▶ BRIEF: What is needed is a word-for-word copy of every record below, minus the pictures.

▶ Records from a data source:
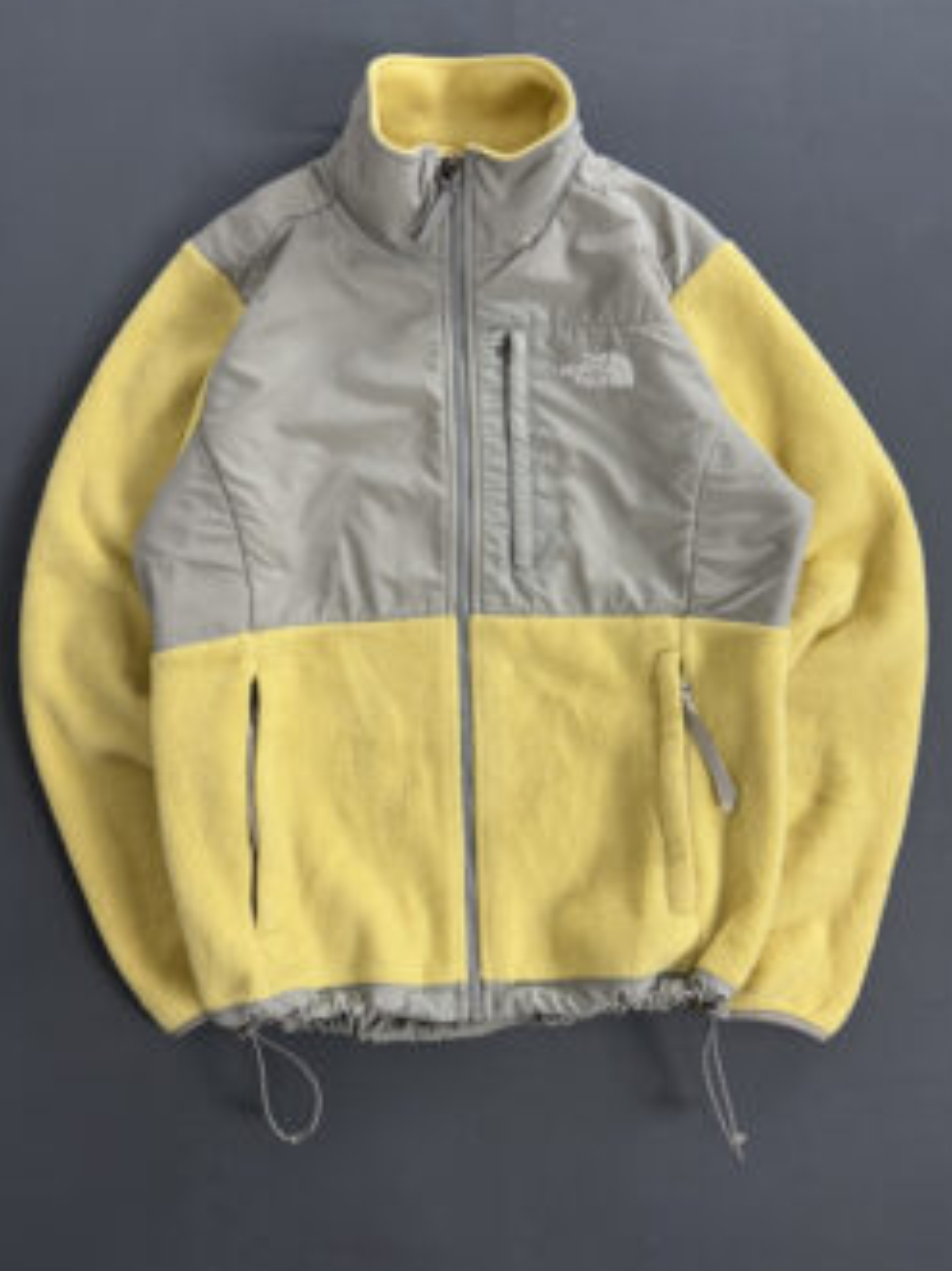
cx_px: 476
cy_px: 530
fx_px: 1064
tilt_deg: -85.5
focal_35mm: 29
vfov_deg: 61.3
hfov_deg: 48.2
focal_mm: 6.76
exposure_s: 1/120
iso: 100
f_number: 1.78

▶ ANSWER FOR THE TASK:
cx_px: 476
cy_px: 530
fx_px: 1064
tilt_deg: -85.5
focal_35mm: 29
vfov_deg: 61.3
hfov_deg: 48.2
focal_mm: 6.76
exposure_s: 1/120
iso: 100
f_number: 1.78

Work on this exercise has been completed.